# Instructions for the task
Lines below that include the word "approximately" should each be copied.
##### Given records
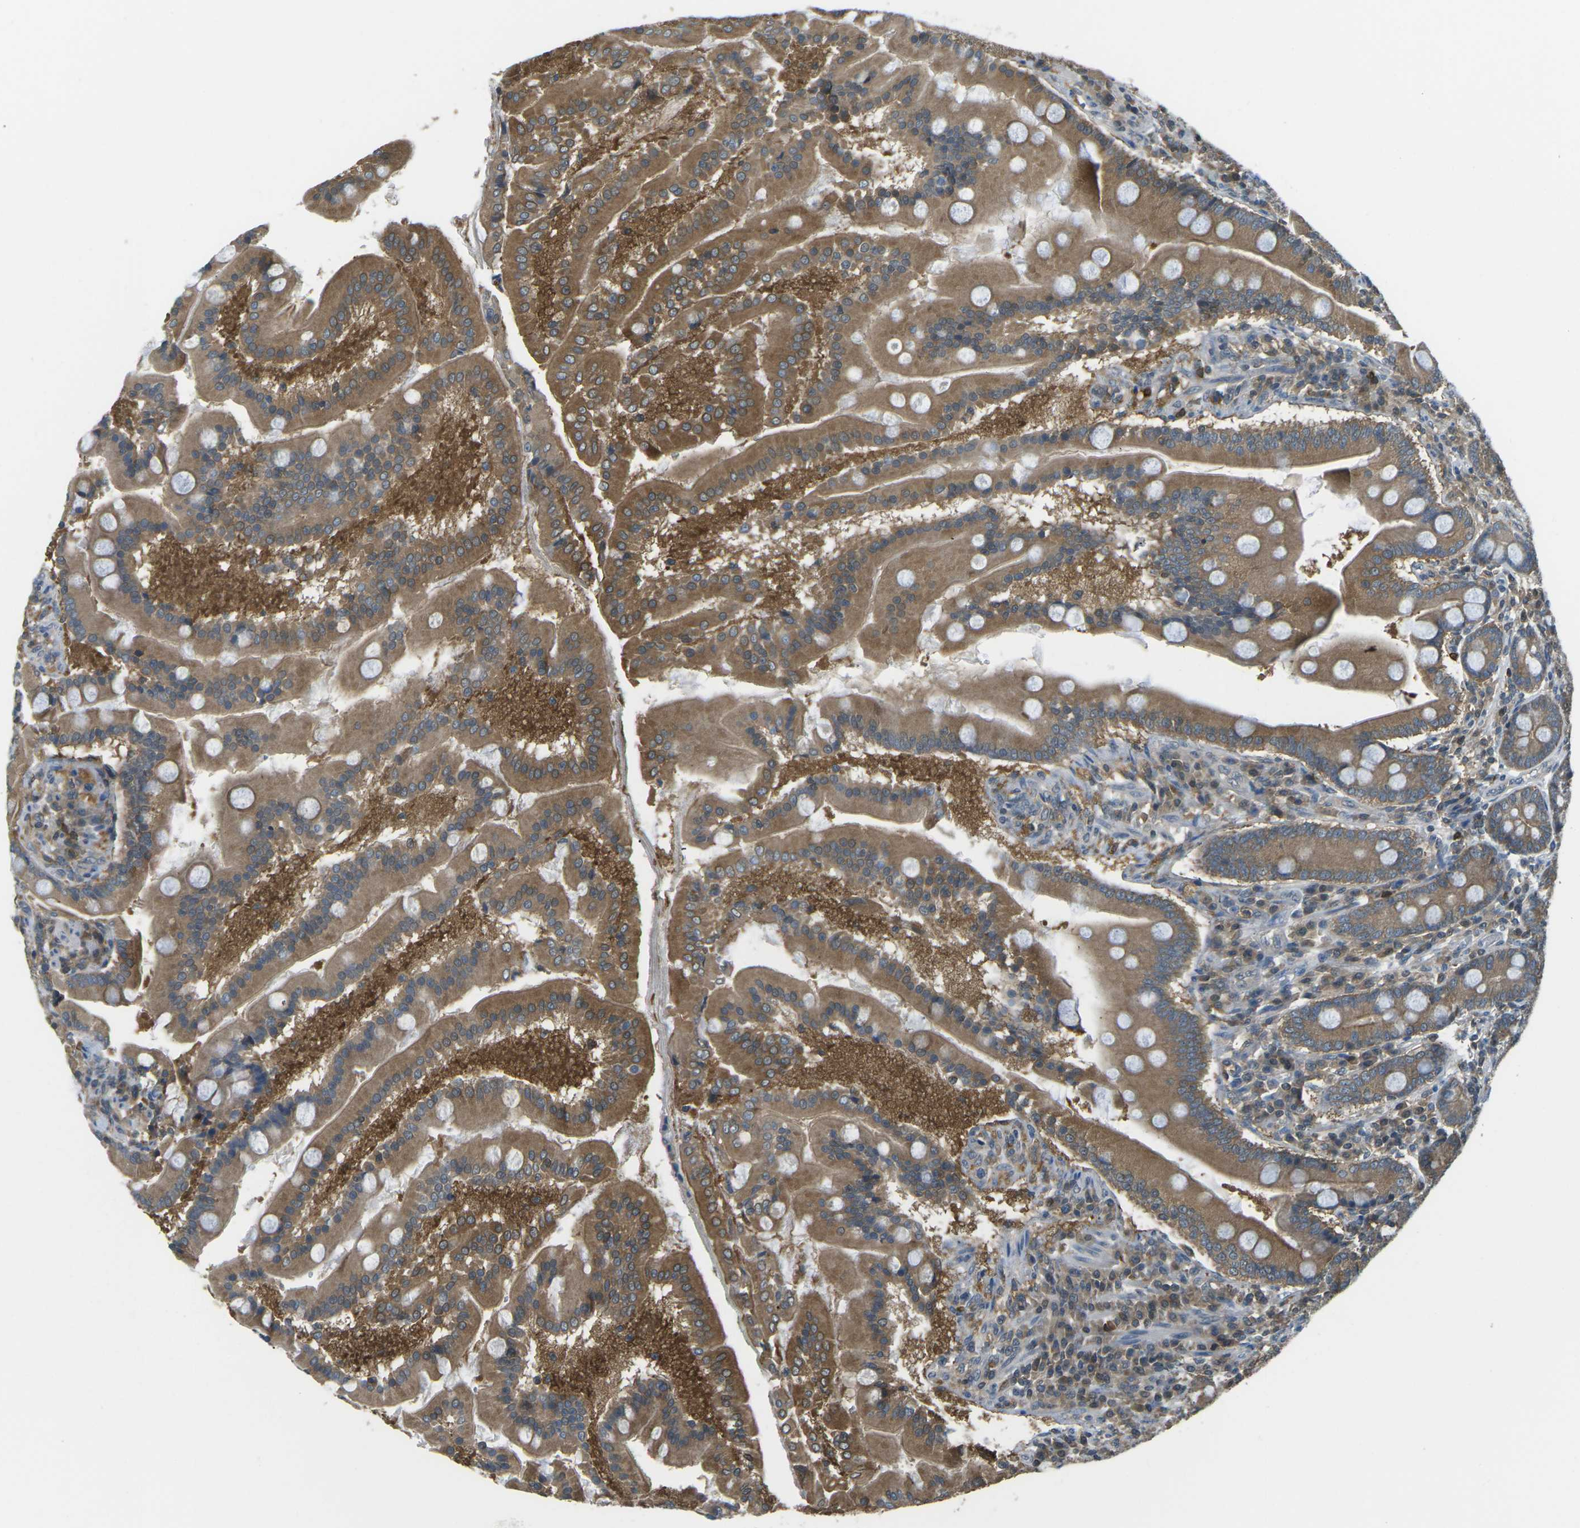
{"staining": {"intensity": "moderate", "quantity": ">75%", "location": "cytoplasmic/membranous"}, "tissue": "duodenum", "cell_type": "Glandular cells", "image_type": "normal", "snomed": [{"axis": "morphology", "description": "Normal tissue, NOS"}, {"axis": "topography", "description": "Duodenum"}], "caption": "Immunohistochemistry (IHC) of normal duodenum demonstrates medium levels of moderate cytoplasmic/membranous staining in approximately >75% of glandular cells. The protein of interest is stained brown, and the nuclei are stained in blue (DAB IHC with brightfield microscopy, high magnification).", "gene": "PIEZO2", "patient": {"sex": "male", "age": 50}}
##########
##### Given records
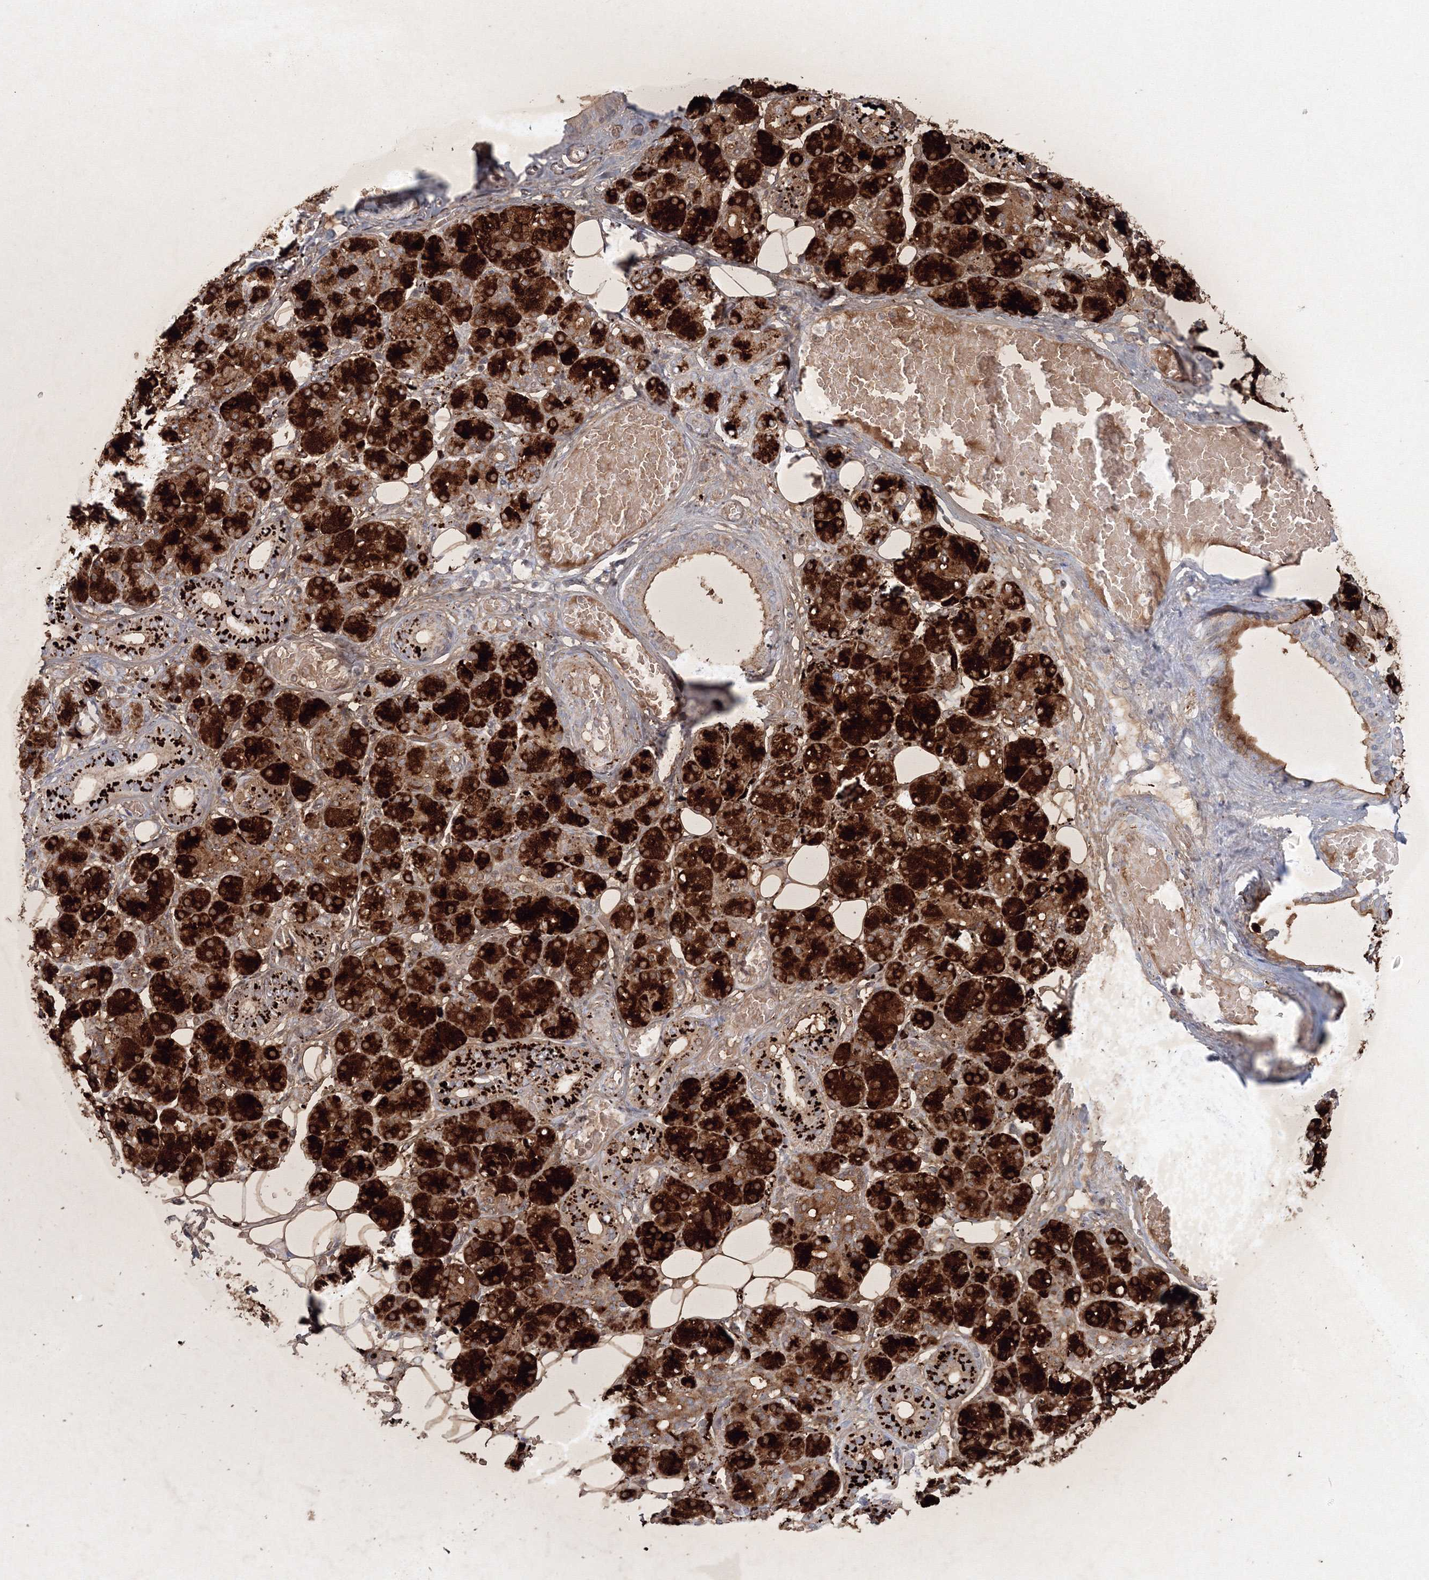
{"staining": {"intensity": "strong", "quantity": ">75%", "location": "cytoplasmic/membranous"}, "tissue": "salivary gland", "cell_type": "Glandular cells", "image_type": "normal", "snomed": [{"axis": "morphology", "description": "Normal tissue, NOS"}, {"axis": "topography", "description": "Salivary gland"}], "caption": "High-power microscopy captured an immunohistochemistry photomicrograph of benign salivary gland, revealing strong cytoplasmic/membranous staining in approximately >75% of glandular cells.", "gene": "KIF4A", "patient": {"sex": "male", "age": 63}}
##########
##### Given records
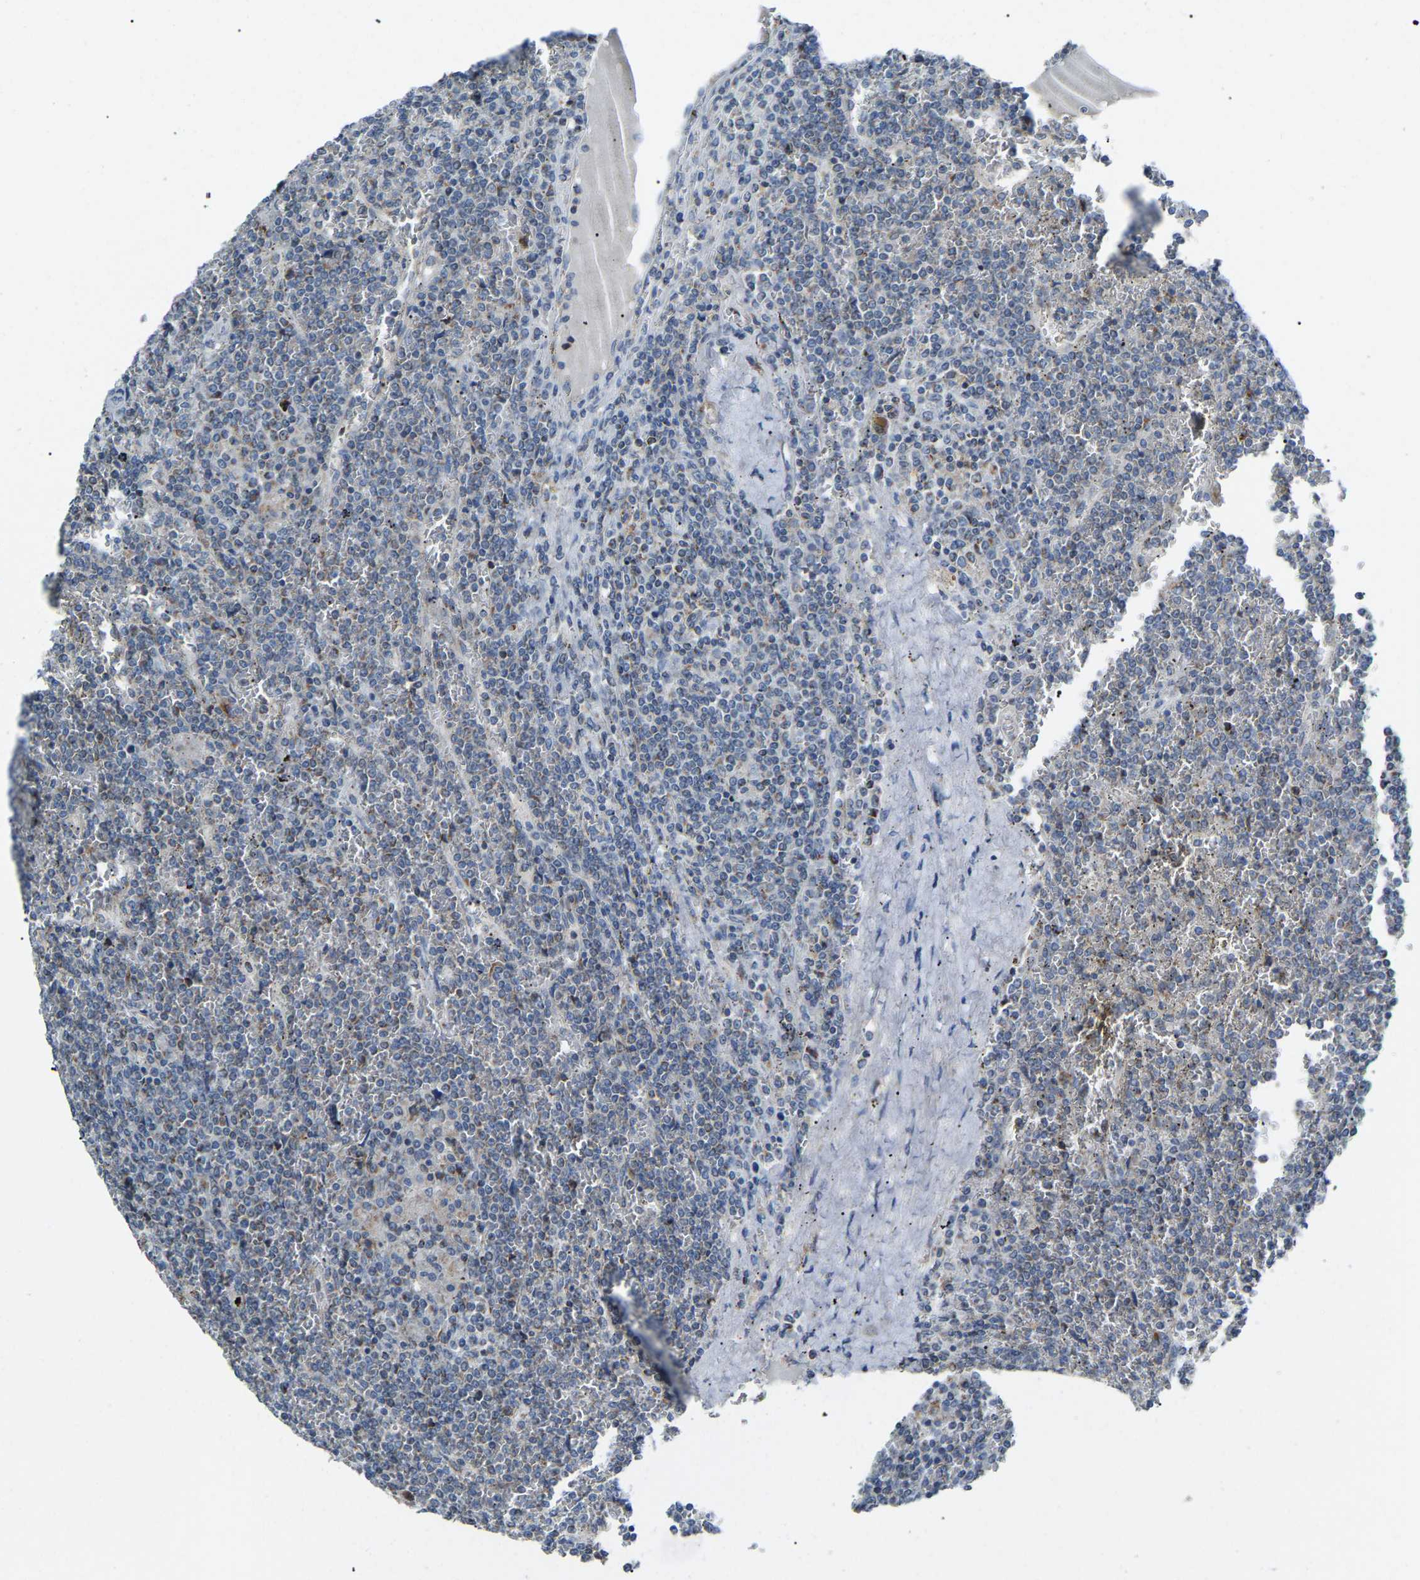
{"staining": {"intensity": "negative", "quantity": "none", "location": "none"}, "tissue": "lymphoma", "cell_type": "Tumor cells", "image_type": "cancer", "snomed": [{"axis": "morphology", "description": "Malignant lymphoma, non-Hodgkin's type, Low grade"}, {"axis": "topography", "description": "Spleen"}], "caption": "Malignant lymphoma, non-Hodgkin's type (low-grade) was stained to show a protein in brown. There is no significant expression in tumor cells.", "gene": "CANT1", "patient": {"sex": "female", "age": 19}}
##########
# Problem solution
{"staining": {"intensity": "moderate", "quantity": ">75%", "location": "cytoplasmic/membranous"}, "tissue": "duodenum", "cell_type": "Glandular cells", "image_type": "normal", "snomed": [{"axis": "morphology", "description": "Normal tissue, NOS"}, {"axis": "topography", "description": "Duodenum"}], "caption": "Immunohistochemistry (IHC) of normal duodenum demonstrates medium levels of moderate cytoplasmic/membranous staining in approximately >75% of glandular cells. The protein of interest is stained brown, and the nuclei are stained in blue (DAB IHC with brightfield microscopy, high magnification).", "gene": "PIEZO2", "patient": {"sex": "male", "age": 50}}
{"staining": {"intensity": "strong", "quantity": ">75%", "location": "cytoplasmic/membranous"}, "tissue": "salivary gland", "cell_type": "Glandular cells", "image_type": "normal", "snomed": [{"axis": "morphology", "description": "Normal tissue, NOS"}, {"axis": "topography", "description": "Salivary gland"}], "caption": "High-power microscopy captured an immunohistochemistry photomicrograph of benign salivary gland, revealing strong cytoplasmic/membranous staining in approximately >75% of glandular cells.", "gene": "KIF4A", "patient": {"sex": "male", "age": 63}}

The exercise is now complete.